#### Records for processing ####

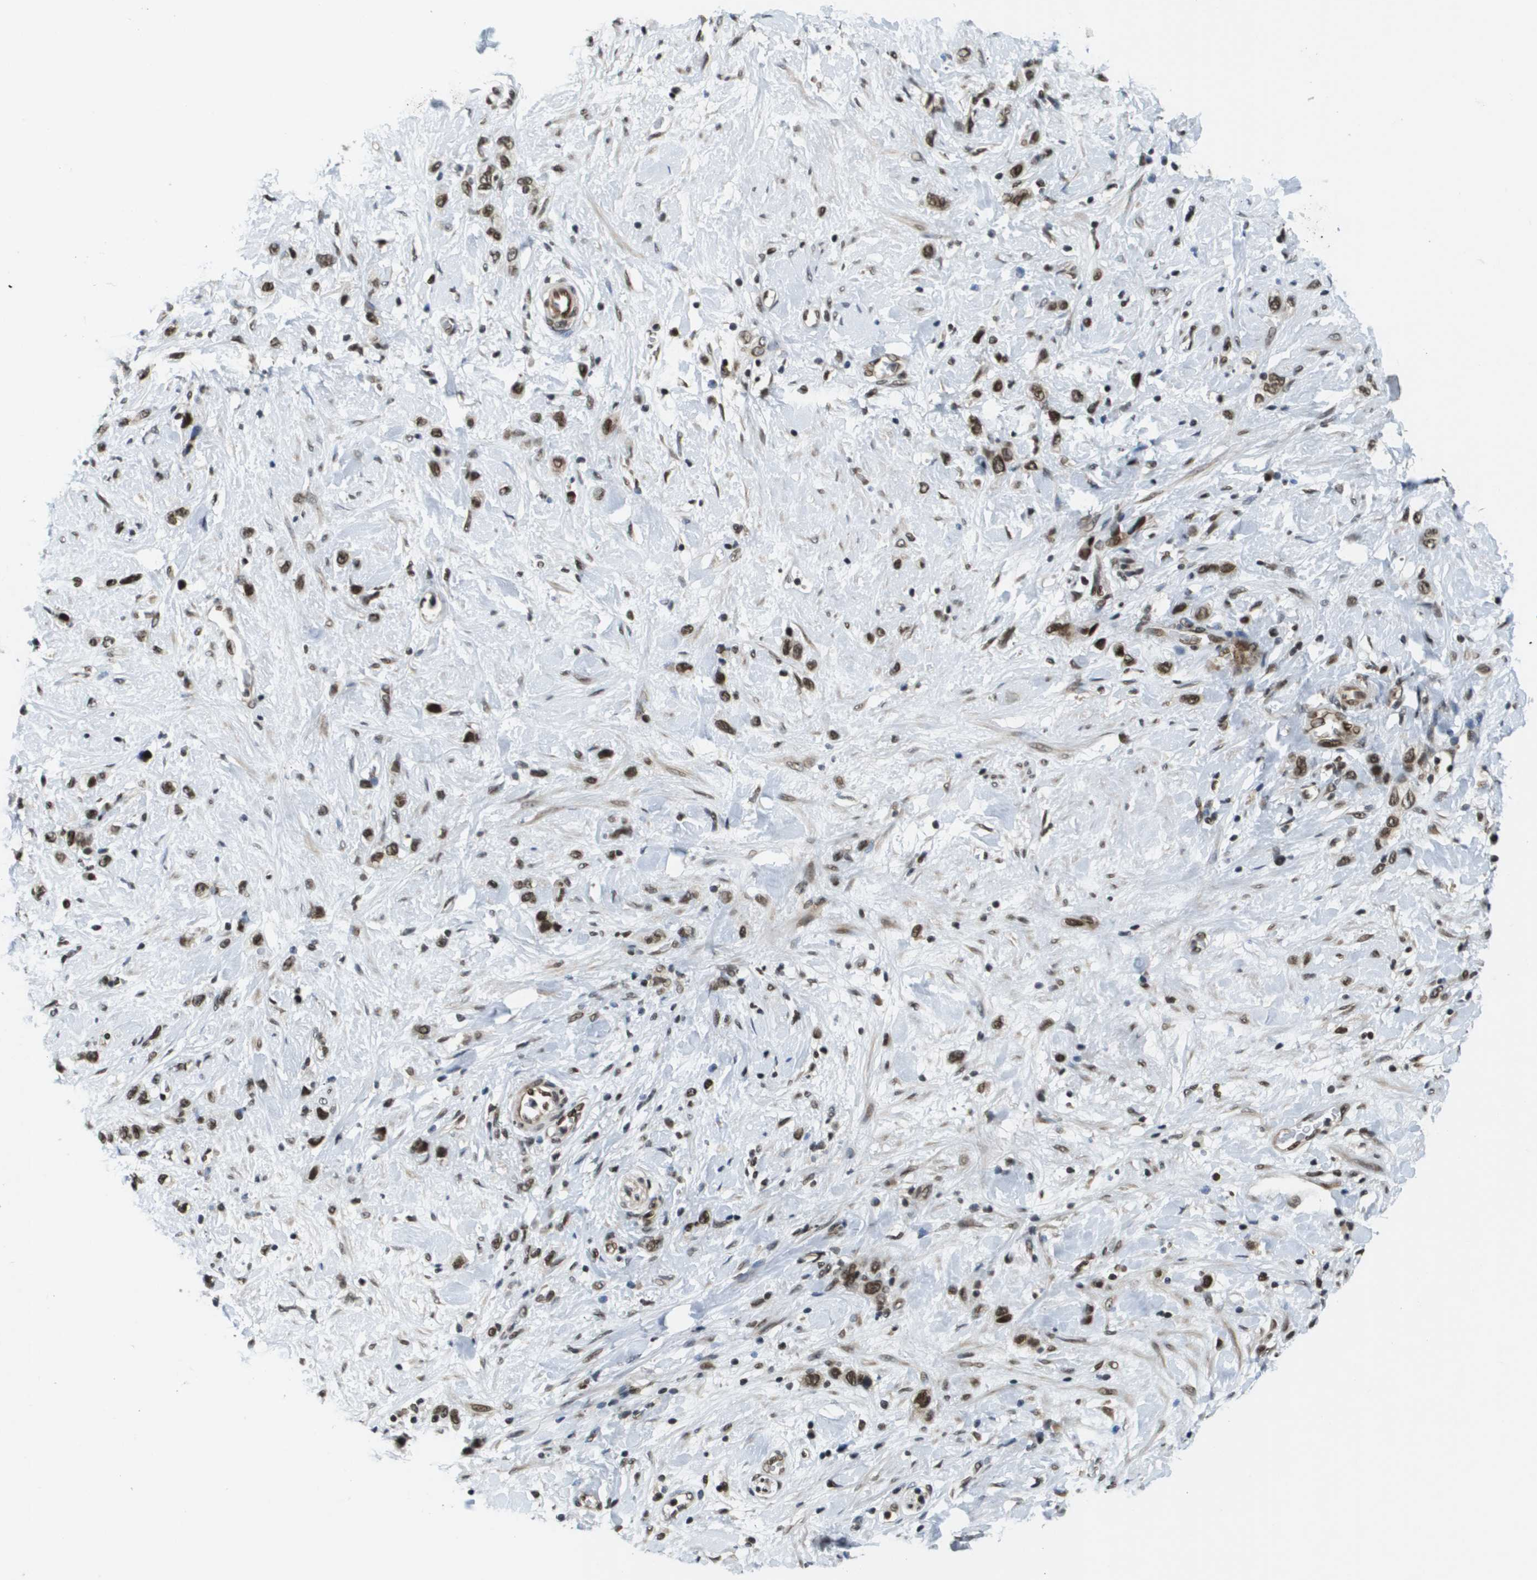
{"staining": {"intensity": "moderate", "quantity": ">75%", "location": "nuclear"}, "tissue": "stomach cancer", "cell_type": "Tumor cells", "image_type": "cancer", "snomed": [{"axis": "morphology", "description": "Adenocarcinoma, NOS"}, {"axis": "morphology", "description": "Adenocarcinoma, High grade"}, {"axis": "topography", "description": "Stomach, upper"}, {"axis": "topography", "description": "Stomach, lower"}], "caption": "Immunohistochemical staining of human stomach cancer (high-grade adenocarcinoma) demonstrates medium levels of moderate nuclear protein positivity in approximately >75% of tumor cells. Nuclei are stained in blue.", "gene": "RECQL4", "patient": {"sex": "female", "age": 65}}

####
#### Records for processing ####

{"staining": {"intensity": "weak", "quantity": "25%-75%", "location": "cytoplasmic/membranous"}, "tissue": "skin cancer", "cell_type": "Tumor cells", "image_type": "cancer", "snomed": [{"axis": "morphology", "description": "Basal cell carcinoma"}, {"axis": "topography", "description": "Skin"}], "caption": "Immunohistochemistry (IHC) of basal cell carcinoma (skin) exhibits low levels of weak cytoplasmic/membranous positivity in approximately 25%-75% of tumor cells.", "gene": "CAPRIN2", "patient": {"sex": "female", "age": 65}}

####
#### Records for processing ####

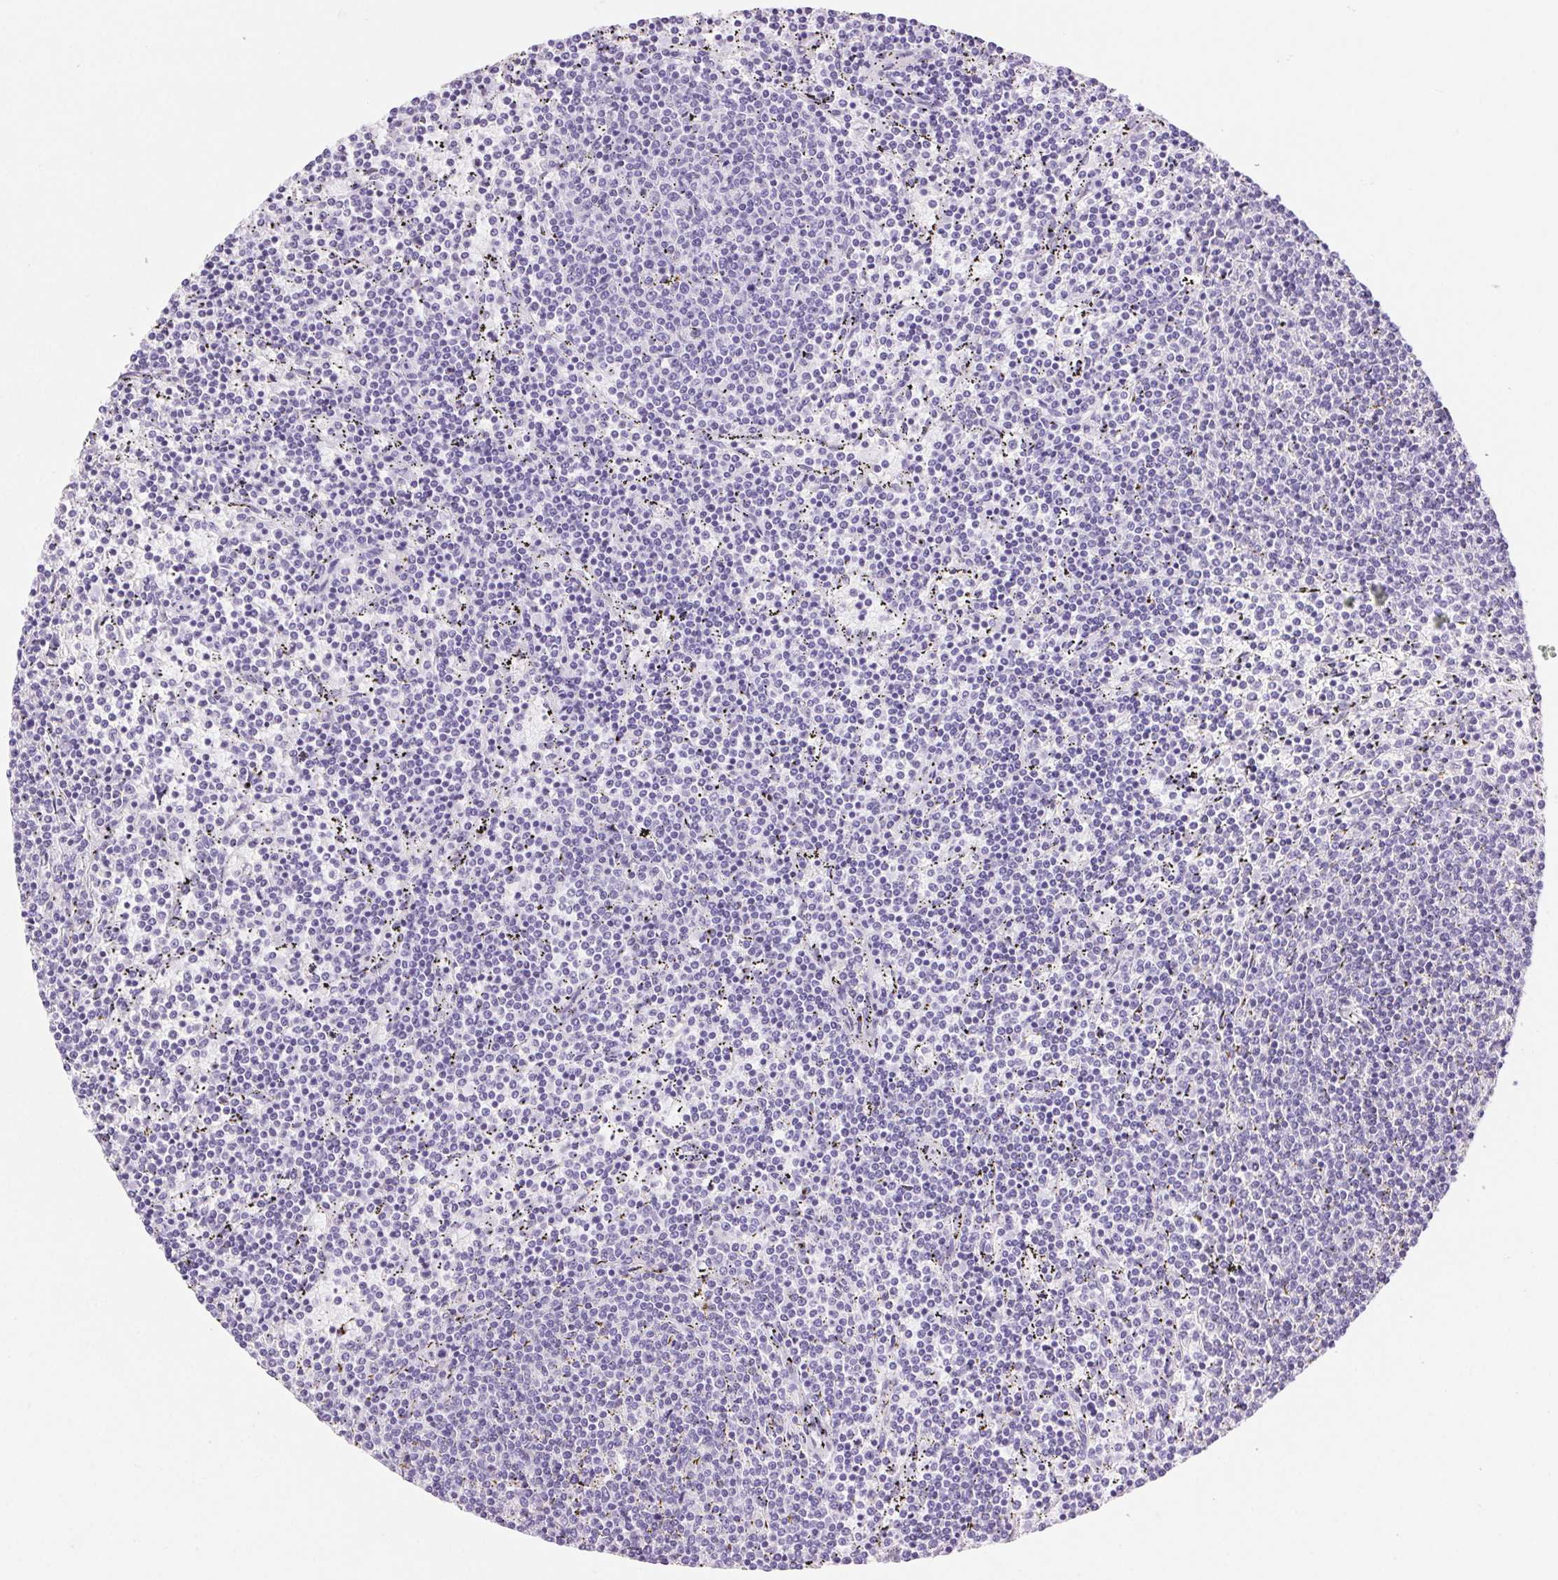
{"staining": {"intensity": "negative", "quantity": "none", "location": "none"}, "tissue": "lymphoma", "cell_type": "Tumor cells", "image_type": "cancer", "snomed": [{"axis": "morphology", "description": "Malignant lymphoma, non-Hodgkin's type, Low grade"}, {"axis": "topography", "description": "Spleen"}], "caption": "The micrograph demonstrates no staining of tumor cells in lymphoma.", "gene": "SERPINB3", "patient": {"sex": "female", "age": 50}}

####

▶ **To do**: Extract all lines from the material above that include the word "positivity".

▶ **Task answer**:
{"staining": {"intensity": "moderate", "quantity": ">75%", "location": "nuclear"}, "tissue": "stomach cancer", "cell_type": "Tumor cells", "image_type": "cancer", "snomed": [{"axis": "morphology", "description": "Adenocarcinoma, NOS"}, {"axis": "morphology", "description": "Adenocarcinoma, High grade"}, {"axis": "topography", "description": "Stomach, upper"}, {"axis": "topography", "description": "Stomach, lower"}], "caption": "Immunohistochemical staining of human stomach cancer (high-grade adenocarcinoma) demonstrates medium levels of moderate nuclear protein positivity in approximately >75% of tumor cells. Nuclei are stained in blue.", "gene": "RECQL4", "patient": {"sex": "female", "age": 65}}
{"staining": {"intensity": "weak", "quantity": "25%-75%", "location": "cytoplasmic/membranous"}, "tissue": "skin cancer", "cell_type": "Tumor cells", "image_type": "cancer", "snomed": [{"axis": "morphology", "description": "Basal cell carcinoma"}, {"axis": "topography", "description": "Skin"}], "caption": "Immunohistochemistry (IHC) of basal cell carcinoma (skin) exhibits low levels of weak cytoplasmic/membranous positivity in approximately 25%-75% of tumor cells.", "gene": "CAPRIN2", "patient": {"sex": "female", "age": 65}}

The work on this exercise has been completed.